A word-for-word copy is needed of the line containing "63: (552, 84, 17.09)" and every line after it through the end of the records below, leaving out all pictures.

◇ ◇ ◇ ◇ ◇ ◇ ◇

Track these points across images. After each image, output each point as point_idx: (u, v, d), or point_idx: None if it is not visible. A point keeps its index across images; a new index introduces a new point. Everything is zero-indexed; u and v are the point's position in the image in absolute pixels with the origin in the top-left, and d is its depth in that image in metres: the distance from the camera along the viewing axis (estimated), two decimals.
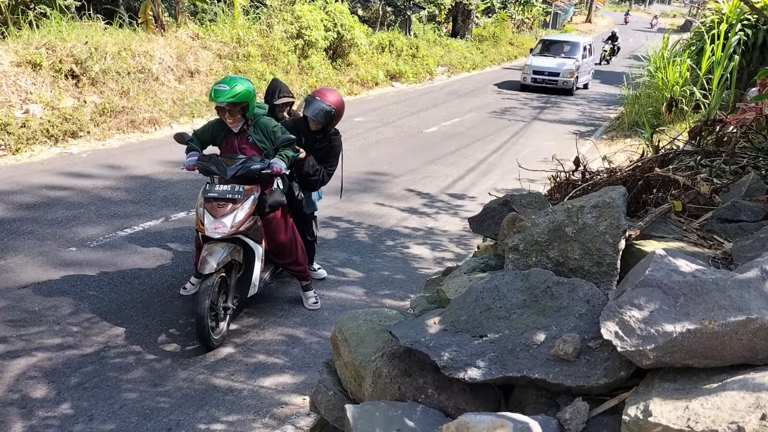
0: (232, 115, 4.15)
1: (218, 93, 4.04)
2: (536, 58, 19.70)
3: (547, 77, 18.73)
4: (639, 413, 1.39)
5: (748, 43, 10.58)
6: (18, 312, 4.35)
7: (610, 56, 29.56)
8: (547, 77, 18.72)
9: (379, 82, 17.27)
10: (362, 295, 5.07)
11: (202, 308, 3.83)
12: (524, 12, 34.66)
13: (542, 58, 19.55)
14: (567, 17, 46.55)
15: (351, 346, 2.16)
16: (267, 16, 14.99)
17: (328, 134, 4.70)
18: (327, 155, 4.71)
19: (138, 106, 10.28)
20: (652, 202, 2.74)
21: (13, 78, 9.03)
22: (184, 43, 12.41)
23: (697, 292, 1.51)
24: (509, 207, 2.70)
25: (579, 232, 2.03)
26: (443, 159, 9.94)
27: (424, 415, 1.68)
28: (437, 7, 24.72)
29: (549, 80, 18.70)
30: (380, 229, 6.57)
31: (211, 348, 4.05)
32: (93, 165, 8.01)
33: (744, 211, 2.42)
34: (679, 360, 1.46)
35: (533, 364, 1.65)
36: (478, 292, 1.97)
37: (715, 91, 10.12)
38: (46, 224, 5.89)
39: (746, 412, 1.28)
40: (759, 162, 3.10)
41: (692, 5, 56.25)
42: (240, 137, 4.26)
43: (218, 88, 4.07)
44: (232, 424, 3.45)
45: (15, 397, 3.49)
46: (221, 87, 4.08)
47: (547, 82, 18.72)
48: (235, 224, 4.00)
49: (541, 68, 19.00)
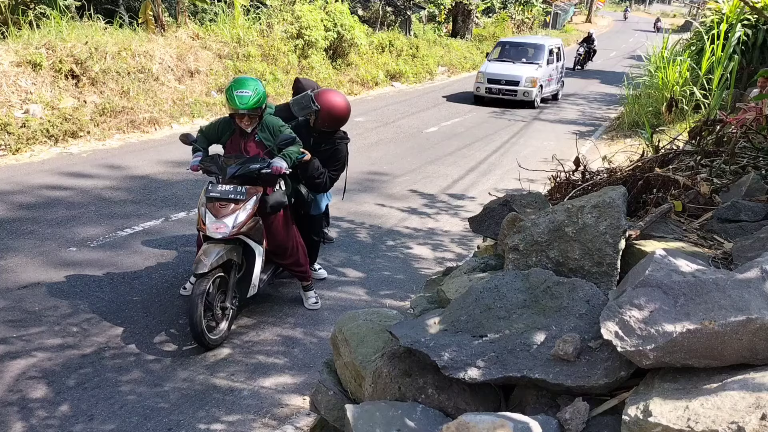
0: (252, 118, 4.14)
1: (243, 99, 3.96)
2: (492, 64, 16.57)
3: (504, 87, 15.65)
4: (639, 413, 1.39)
5: (748, 43, 10.58)
6: (18, 312, 4.35)
7: (585, 60, 26.38)
8: (505, 87, 15.64)
9: (379, 82, 17.27)
10: (362, 295, 5.07)
11: (195, 309, 3.82)
12: (524, 12, 34.66)
13: (499, 64, 16.45)
14: (567, 17, 46.54)
15: (351, 346, 2.16)
16: (267, 16, 14.99)
17: (334, 137, 4.70)
18: (330, 158, 4.71)
19: (138, 106, 10.28)
20: (652, 202, 2.74)
21: (13, 78, 9.03)
22: (184, 43, 12.41)
23: (697, 292, 1.51)
24: (509, 207, 2.71)
25: (579, 232, 2.03)
26: (443, 159, 9.94)
27: (424, 415, 1.69)
28: (437, 7, 24.72)
29: (507, 90, 15.62)
30: (381, 229, 6.57)
31: (209, 348, 4.05)
32: (93, 165, 8.01)
33: (744, 211, 2.42)
34: (679, 360, 1.46)
35: (533, 364, 1.65)
36: (478, 292, 1.97)
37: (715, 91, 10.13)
38: (46, 224, 5.89)
39: (746, 412, 1.28)
40: (759, 162, 3.10)
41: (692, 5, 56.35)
42: (246, 136, 4.25)
43: (241, 94, 3.97)
44: (232, 424, 3.45)
45: (15, 397, 3.49)
46: (244, 93, 3.98)
47: (505, 92, 15.65)
48: (237, 225, 4.00)
49: (497, 76, 15.85)
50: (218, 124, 4.41)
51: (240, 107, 3.99)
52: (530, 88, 15.63)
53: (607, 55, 31.92)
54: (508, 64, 16.38)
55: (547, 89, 16.69)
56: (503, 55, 17.13)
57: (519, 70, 15.95)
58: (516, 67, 16.19)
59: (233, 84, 4.09)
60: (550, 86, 16.92)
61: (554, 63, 17.05)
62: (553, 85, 17.29)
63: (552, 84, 17.09)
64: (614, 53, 32.74)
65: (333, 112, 4.55)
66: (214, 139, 4.39)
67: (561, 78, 18.10)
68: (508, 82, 15.68)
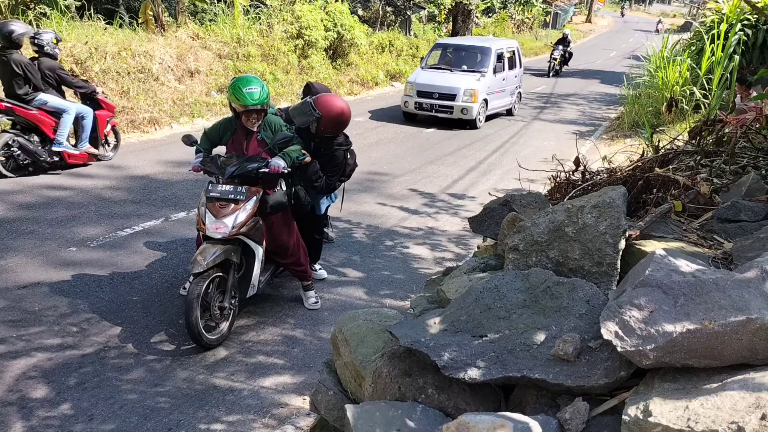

◇ ◇ ◇ ◇ ◇ ◇ ◇

[PROBLEM SOLUTION]:
63: (552, 84, 17.09)
64: (614, 53, 32.74)
65: (333, 112, 4.55)
66: (214, 139, 4.39)
67: (561, 78, 18.10)
68: (508, 82, 15.68)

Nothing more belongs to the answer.